Les avocates sont encore moins bien payées que leurs collègues masculins.
Les avocates sont encore moins bien payées que leurs collègues masculins.
Une nouvelle enquête portant sur les émoluments des associés dans les cabinets évoque un écart salarial de 53 % entre les hommes et les femmes.

Les chasseurs de tête américains Major, Lindsey & Africa ont ainsi rendu publics les résultats d’un sondage auquel 1 400 associés des grands cabinets ont répondu.

En tenant compte de tous les régimes d’intéressement greffés aux salaires, les avocats encaissent ainsi un salaire annuel moyen de 959 000 dollars.
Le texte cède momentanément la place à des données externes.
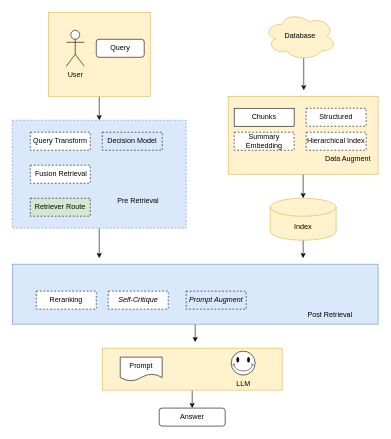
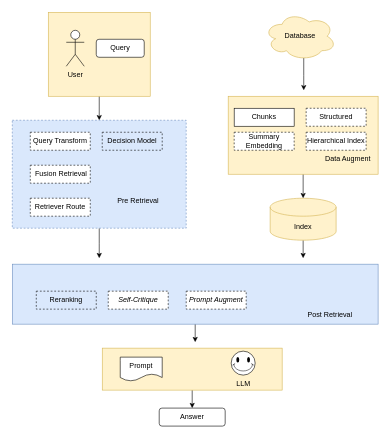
  <mxCell id="0" />
  <mxCell id="1" parent="0" />
  <mxCell id="2" style="edgeStyle=orthogonalEdgeStyle;rounded=0;orthogonalLoop=1;jettySize=auto;html=1;exitX=0.5;exitY=1;exitDx=0;exitDy=0;entryX=0.5;entryY=0;entryDx=0;entryDy=0;" edge="1" parent="1" source="3" target="7"><mxGeometry relative="1" as="geometry" /></mxCell>
  <mxCell id="3" value="" style="rounded=0;whiteSpace=wrap;html=1;fillColor=#fff2cc;strokeColor=#d6b656;" vertex="1" parent="1"><mxGeometry x="80" y="20" width="170" height="140" as="geometry" /></mxCell>
  <mxCell id="4" value="User" style="shape=umlActor;verticalLabelPosition=bottom;verticalAlign=top;html=1;outlineConnect=0;" vertex="1" parent="1"><mxGeometry x="110" y="50" width="30" height="60" as="geometry" /></mxCell>
  <mxCell id="5" value="Query" style="rounded=1;whiteSpace=wrap;html=1;" vertex="1" parent="1"><mxGeometry x="160" y="65" width="80" height="30" as="geometry" /></mxCell>
  <mxCell id="6" style="edgeStyle=orthogonalEdgeStyle;rounded=0;orthogonalLoop=1;jettySize=auto;html=1;exitX=0.5;exitY=1;exitDx=0;exitDy=0;" edge="1" parent="1" source="7"><mxGeometry relative="1" as="geometry"><mxPoint x="165" y="430" as="targetPoint" /></mxGeometry></mxCell>
  <mxCell id="7" value="" style="rounded=0;whiteSpace=wrap;html=1;fillColor=#dae8fc;strokeColor=#6c8ebf;dashed=1;" vertex="1" parent="1"><mxGeometry x="20" y="200" width="290" height="180" as="geometry" /></mxCell>
  <mxCell id="8" value="Query Transform&lt;br&gt;" style="rounded=0;whiteSpace=wrap;html=1;dashed=1;" vertex="1" parent="1"><mxGeometry x="50" y="220" width="100" height="30" as="geometry" /></mxCell>
  <mxCell id="9" value="&amp;nbsp;Fusion Retrieval" style="rounded=0;whiteSpace=wrap;html=1;dashed=1;" vertex="1" parent="1"><mxGeometry x="50" y="275" width="100" height="30" as="geometry" /></mxCell>
- <mxCell id="10" value="Retriever Route" style="rounded=0;whiteSpace=wrap;html=1;dashed=1;fillColor=#d5e8d4;" vertex="1" parent="1"><mxGeometry x="50" y="330" width="100" height="30" as="geometry" /></mxCell>
+ <mxCell id="10" value="Retriever Route" style="rounded=0;whiteSpace=wrap;html=1;dashed=1;" vertex="1" parent="1"><mxGeometry x="50" y="330" width="100" height="30" as="geometry" /></mxCell>
  <mxCell id="11" value="Decision Model" style="rounded=0;whiteSpace=wrap;html=1;dashed=1;fillColor=#dae8fc;" vertex="1" parent="1"><mxGeometry x="170" y="220" width="100" height="30" as="geometry" /></mxCell>
  <mxCell id="12" value="Pre Retrieval" style="text;html=1;strokeColor=none;fillColor=none;align=center;verticalAlign=middle;whiteSpace=wrap;rounded=0;" vertex="1" parent="1"><mxGeometry x="190" y="320" width="80" height="30" as="geometry" /></mxCell>
  <mxCell id="13" style="edgeStyle=orthogonalEdgeStyle;rounded=0;orthogonalLoop=1;jettySize=auto;html=1;exitX=0.5;exitY=1;exitDx=0;exitDy=0;exitPerimeter=0;" edge="1" parent="1" source="14"><mxGeometry relative="1" as="geometry"><mxPoint x="505" y="430" as="targetPoint" /></mxGeometry></mxCell>
  <mxCell id="14" value="Index" style="shape=cylinder3;whiteSpace=wrap;html=1;boundedLbl=1;backgroundOutline=1;size=15;fillColor=#fff2cc;strokeColor=#d6b656;" vertex="1" parent="1"><mxGeometry x="450" y="330" width="110" height="70" as="geometry" /></mxCell>
  <mxCell id="15" style="edgeStyle=orthogonalEdgeStyle;rounded=0;orthogonalLoop=1;jettySize=auto;html=1;exitX=0.5;exitY=1;exitDx=0;exitDy=0;" edge="1" parent="1" source="16" target="14"><mxGeometry relative="1" as="geometry" /></mxCell>
  <mxCell id="16" value="" style="rounded=0;whiteSpace=wrap;html=1;fillColor=#fff2cc;strokeColor=#d6b656;" vertex="1" parent="1"><mxGeometry x="380" y="160" width="250" height="130" as="geometry" /></mxCell>
  <mxCell id="17" value="Chunks" style="rounded=0;whiteSpace=wrap;html=1;" vertex="1" parent="1"><mxGeometry x="390" y="180" width="100" height="30" as="geometry" /></mxCell>
  <mxCell id="18" value="Structured" style="rounded=0;whiteSpace=wrap;html=1;dashed=1;" vertex="1" parent="1"><mxGeometry x="510" y="180" width="100" height="30" as="geometry" /></mxCell>
  <mxCell id="19" value="Summary Embedding" style="rounded=0;whiteSpace=wrap;html=1;dashed=1;" vertex="1" parent="1"><mxGeometry x="390" y="220" width="100" height="30" as="geometry" /></mxCell>
  <mxCell id="20" value="Hierarchical Index" style="rounded=0;whiteSpace=wrap;html=1;dashed=1;" vertex="1" parent="1"><mxGeometry x="510" y="220" width="100" height="30" as="geometry" /></mxCell>
  <mxCell id="21" style="edgeStyle=orthogonalEdgeStyle;rounded=0;orthogonalLoop=1;jettySize=auto;html=1;exitX=0.55;exitY=0.95;exitDx=0;exitDy=0;exitPerimeter=0;" edge="1" parent="1" source="22"><mxGeometry relative="1" as="geometry"><mxPoint x="506" y="150" as="targetPoint" /></mxGeometry></mxCell>
  <mxCell id="22" value="Database" style="ellipse;shape=cloud;whiteSpace=wrap;html=1;fillColor=#fff2cc;strokeColor=#d6b656;" vertex="1" parent="1"><mxGeometry x="440" y="20" width="120" height="80" as="geometry" /></mxCell>
  <mxCell id="23" style="edgeStyle=orthogonalEdgeStyle;rounded=0;orthogonalLoop=1;jettySize=auto;html=1;exitX=0.5;exitY=1;exitDx=0;exitDy=0;" edge="1" parent="1" source="24"><mxGeometry relative="1" as="geometry"><mxPoint x="325" y="570" as="targetPoint" /></mxGeometry></mxCell>
  <mxCell id="24" value="" style="rounded=0;whiteSpace=wrap;html=1;fillColor=#dae8fc;strokeColor=#6c8ebf;" vertex="1" parent="1"><mxGeometry x="20" y="440" width="610" height="100" as="geometry" /></mxCell>
- <mxCell id="25" value="Reranking" style="rounded=0;whiteSpace=wrap;html=1;dashed=1;" vertex="1" parent="1"><mxGeometry x="60" y="485" width="100" height="30" as="geometry" /></mxCell>
+ <mxCell id="25" value="Reranking" style="rounded=0;whiteSpace=wrap;html=1;dashed=1;fillColor=#dae8fc;" vertex="1" parent="1"><mxGeometry x="60" y="485" width="100" height="30" as="geometry" /></mxCell>
  <mxCell id="26" value="&lt;div&gt;&lt;div&gt;&lt;i&gt;Self-Critique&lt;/i&gt;&lt;/div&gt;&lt;/div&gt;" style="rounded=0;whiteSpace=wrap;html=1;dashed=1;" vertex="1" parent="1"><mxGeometry x="180" y="485" width="100" height="30" as="geometry" /></mxCell>
- <mxCell id="27" value="&lt;div&gt;&lt;div&gt;&lt;i&gt;Prompt Augment&lt;/i&gt;&lt;/div&gt;&lt;/div&gt;" style="rounded=0;whiteSpace=wrap;html=1;dashed=1;fillColor=#dae8fc;" vertex="1" parent="1"><mxGeometry x="310" y="485" width="100" height="30" as="geometry" /></mxCell>
+ <mxCell id="27" value="&lt;div&gt;&lt;div&gt;&lt;i&gt;Prompt Augment&lt;/i&gt;&lt;/div&gt;&lt;/div&gt;" style="rounded=0;whiteSpace=wrap;html=1;dashed=1;" vertex="1" parent="1"><mxGeometry x="310" y="485" width="100" height="30" as="geometry" /></mxCell>
  <mxCell id="28" value="Post Retrieval" style="text;html=1;strokeColor=none;fillColor=none;align=center;verticalAlign=middle;whiteSpace=wrap;rounded=0;" vertex="1" parent="1"><mxGeometry x="510" y="510" width="80" height="30" as="geometry" /></mxCell>
  <mxCell id="29" value="Data Augment" style="text;html=1;strokeColor=none;fillColor=none;align=center;verticalAlign=middle;whiteSpace=wrap;rounded=0;" vertex="1" parent="1"><mxGeometry x="540" y="250" width="80" height="30" as="geometry" /></mxCell>
  <mxCell id="30" style="edgeStyle=orthogonalEdgeStyle;rounded=0;orthogonalLoop=1;jettySize=auto;html=1;exitX=0.5;exitY=1;exitDx=0;exitDy=0;entryX=0.5;entryY=0;entryDx=0;entryDy=0;" edge="1" parent="1" source="31" target="34"><mxGeometry relative="1" as="geometry" /></mxCell>
  <mxCell id="31" value="" style="rounded=0;whiteSpace=wrap;html=1;fillColor=#fff2cc;strokeColor=#d6b656;" vertex="1" parent="1"><mxGeometry x="170" y="580" width="300" height="70" as="geometry" /></mxCell>
  <mxCell id="32" value="Prompt" style="shape=document;whiteSpace=wrap;html=1;boundedLbl=1;" vertex="1" parent="1"><mxGeometry x="200" y="595" width="70" height="40" as="geometry" /></mxCell>
  <mxCell id="33" value="LLM&lt;br&gt;" style="verticalLabelPosition=bottom;verticalAlign=top;html=1;shape=mxgraph.basic.smiley" vertex="1" parent="1"><mxGeometry x="385" y="585" width="40" height="40" as="geometry" /></mxCell>
  <mxCell id="34" value="Answer" style="rounded=1;whiteSpace=wrap;html=1;" vertex="1" parent="1"><mxGeometry x="265" y="680" width="110" height="30" as="geometry" /></mxCell>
Leurs collègues associées sont quant à elles payées en moyenne 627 000 dollars, rapportent les publications juridiques américaines National Law Journal et American Lawyer, commanditaires du sondage.

Des différences dans les taux horaires facturés expliquent en partie les écarts, alors que les associées facturent 650 dollars l’heure en moyenne, par rapport à 736 dollars pour les hommes.

Plus tôt cette année, Droit-Inc relevait qu’une conseillère juridique d’entreprise ne touche que 78 % du salaire de son collègue.

C’est du moins ce que concluait l’Association des conseillers juridiques d’entreprises dans une récente étude analysant la rémunération de quelque 5 000 conseillers juridiques dans une soixantaine de pays.

La question de l’inéquité salariale n’est bien sûr pas nouvelle et des avocates ont déjà entamé des poursuites contre leur cabinet pour cette raison. Et des syndicats ont eu gain de cause en Cour suprême sur des articles de la loi québécoise.

Devenir partenaire aux USA

Qui plus est, selon un sondage publié le 10 octobre dernier par la National Association of Women Lawyers (NAWL), il est beaucoup plus laborieux de devenir associé dans un cabinet pour une femme que pour un homme, rapporte The American Lawyer.

La NAWL a réalisé que le parcours des avocates vers le classement du top 200 du American Lawyer est difficile.

Dans les faits, il y a 12 ans, 5 % d’avocates se classaient parmi les 200 premières. En 2006, il y en avait 15 %. Aujourd’hui, ce sont 20 % de femmes qui constituent ce classement.

On dénote un progrès, mais le 50 % qui représente la parité semble toujours bien loin.

« Nous ne pourrons pas atteindre ce niveau avant 2078 à ce rythme. Nous avons donc encore beaucoup de travail à faire », avoue Saretta McDonough, présidente du NAWL.

L’enquête démontre également que les femmes accèdent à 47 % des emplois en droit. Cependant, ce taux diminue drastiquement alors que les femmes représentent 30 % des associées sans équité et 31 % des associés détenant des équités.

Enfin, une note plus positive : 37 % des sièges des comités de gouvernance des 50 cabinets considérés les plus importants selon The American Lawyer étaient occupés par des femmes. Ce pourcentage surpasse celui recensé l’an dernier et celui dans les 200 cabinets les plus importants.

« C’est là que de nombreuses décisions en matière de rémunération et de promotion sont prises », estime McDonough.